For our case 2, it is converted to 10, which in Binary is 1010.
And finally, the Mentisa is the number after the . decimal value which is 1111001111.
So it is represented in 16-bit as 0 01010 1111001111.
So the exponent takes 5-bits.
Then for 32-bit as 0 00001010 00000000000001111001111.
So the exponent takes 8-bits.
ASCII and Unicode
We are done with numbers, which are represented as 16-bit, 32-bit or 64-bit Integer or Floating point, or their Double counter parts which are 64-bit or 128-bit as mentioned above.

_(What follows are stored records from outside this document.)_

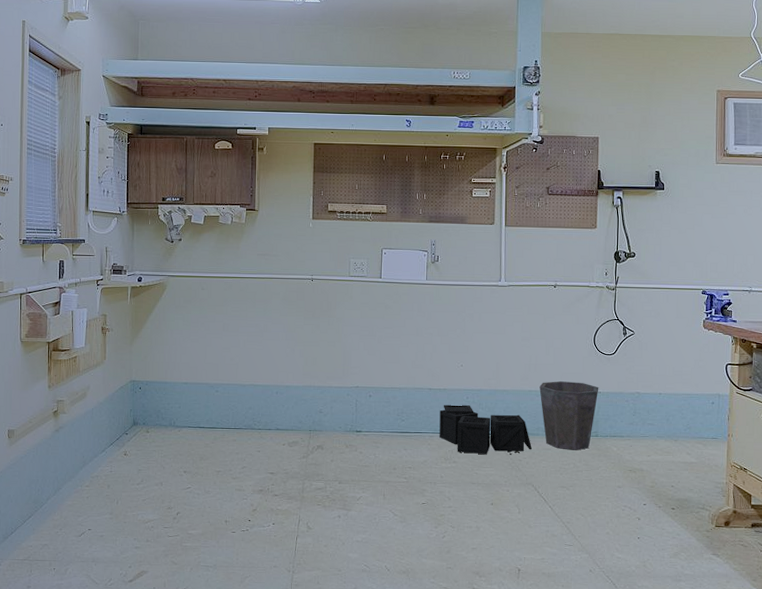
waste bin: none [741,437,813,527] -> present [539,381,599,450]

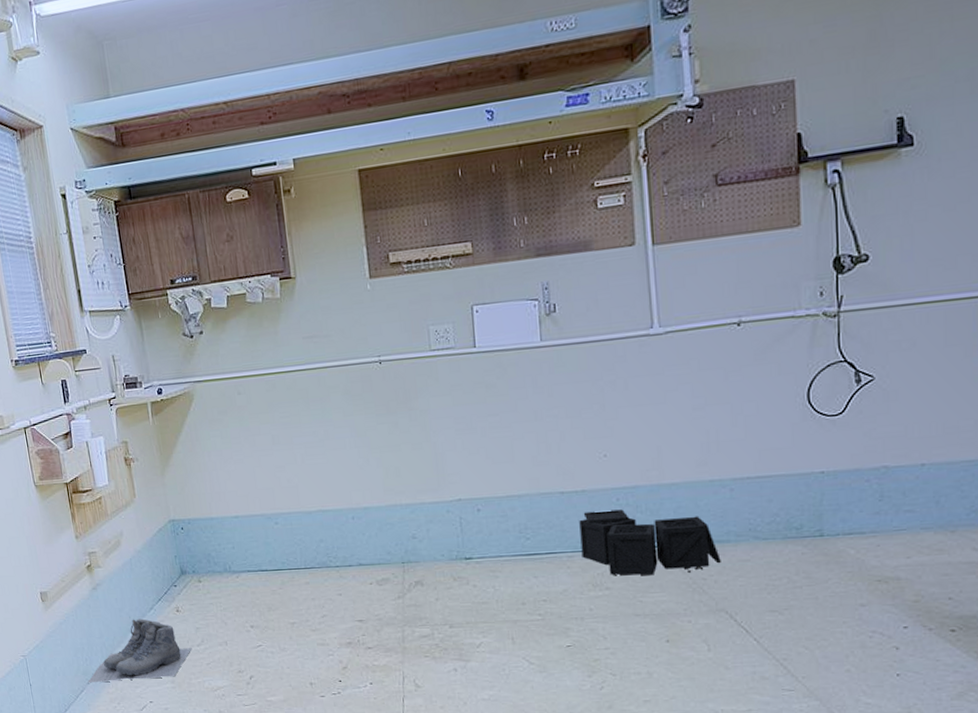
boots: none [36,458,132,511] -> present [87,618,192,683]
waste bin: present [539,381,599,450] -> none [726,460,821,559]

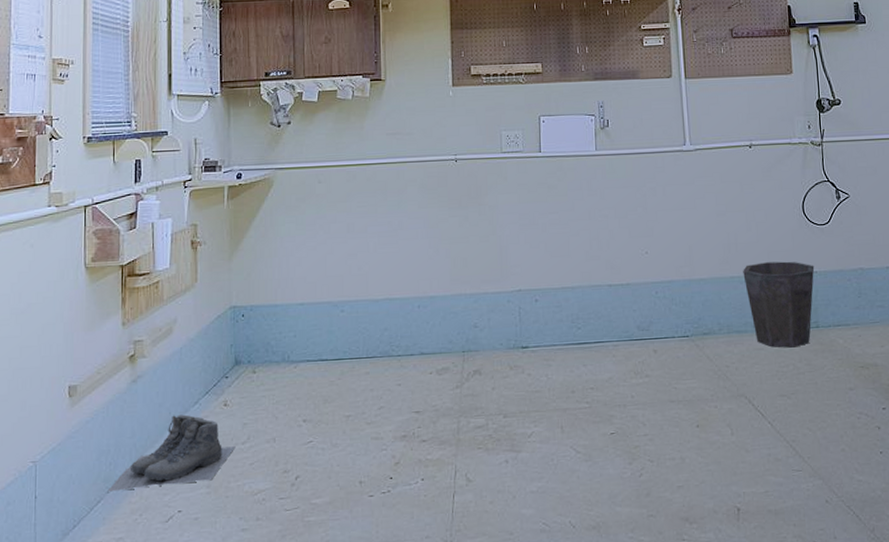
storage bin: present [579,509,721,576] -> none [624,302,741,363]
waste bin: none [726,460,821,559] -> present [743,261,815,348]

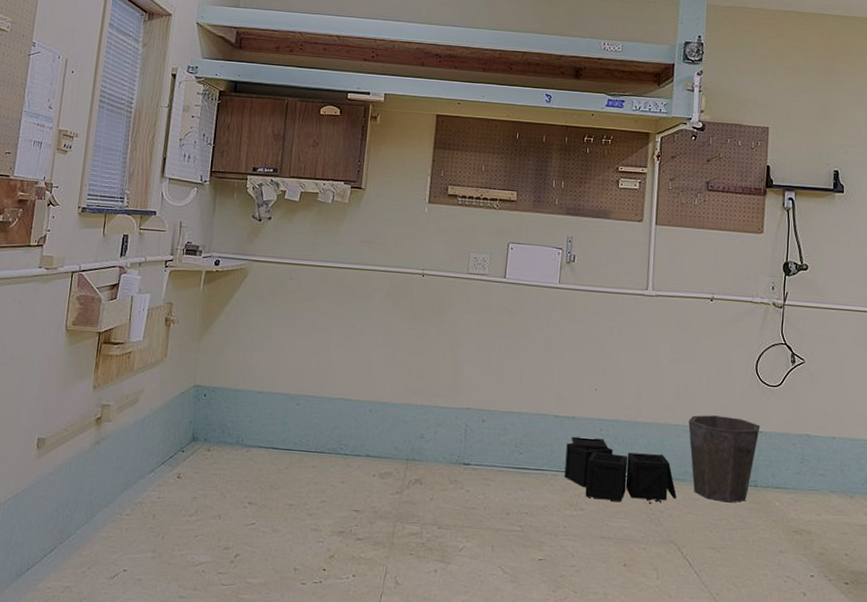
boots: present [107,414,236,492] -> none [61,479,184,546]
storage bin: none [624,302,741,363] -> present [564,436,677,505]

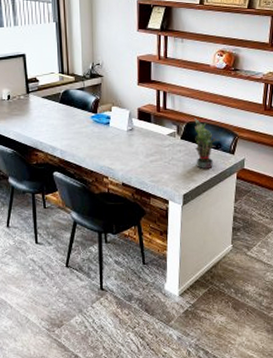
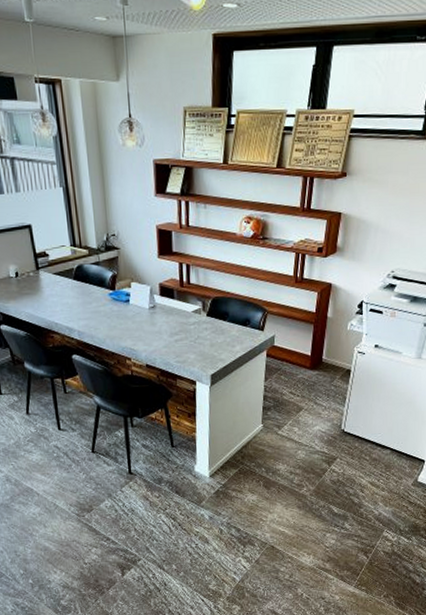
potted plant: present [193,118,221,168] -> none [219,292,249,347]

But how do we represent characters like ‘a’, ‘%’?
These were initially represented as 1 Bytes (8-bit) with an encoding rule called ASCII. Here is how the table looks:
So we can see that ‘a’ is represented as 97, or in bits 0110 0001, or in hex 0x61.
Similarly, ‘%’ is represented as 37, or in bits 0010 0101, or in hex 0x25.
This normal ASCII table goes from 0–127, which can be represented with 7-bits. What happened to another bit? Well for that we have the extended ASCII table:
But with time, we needed to represent many more characters and it was not possible to do with 8-bits (1 Byte) whose range is from 0 to 255. For this we needed a much more flexible approach which led to UTF-8 encoding, which is to use more than 1 Byte — 2/3 Bytes to represent these characters.
Note: Unicode is backwards compatible with ASCII. i.e., 0–127 Decimal Representation of Characters in Unicode is same as the ASCII Characters.
So how does a character like ‘😀’ is represented?
Well here is what its Decimal Value looks like: 128512
And its Hex Value: 0x1F600
There are total of 149,878 characters currently in the UTF-8 unicode standard.
Conclusion
It helps to learn how humans and computers represent information under the hood, and as it demystifies things at a deeper level. Hopefully this guide helped you to learn something new today!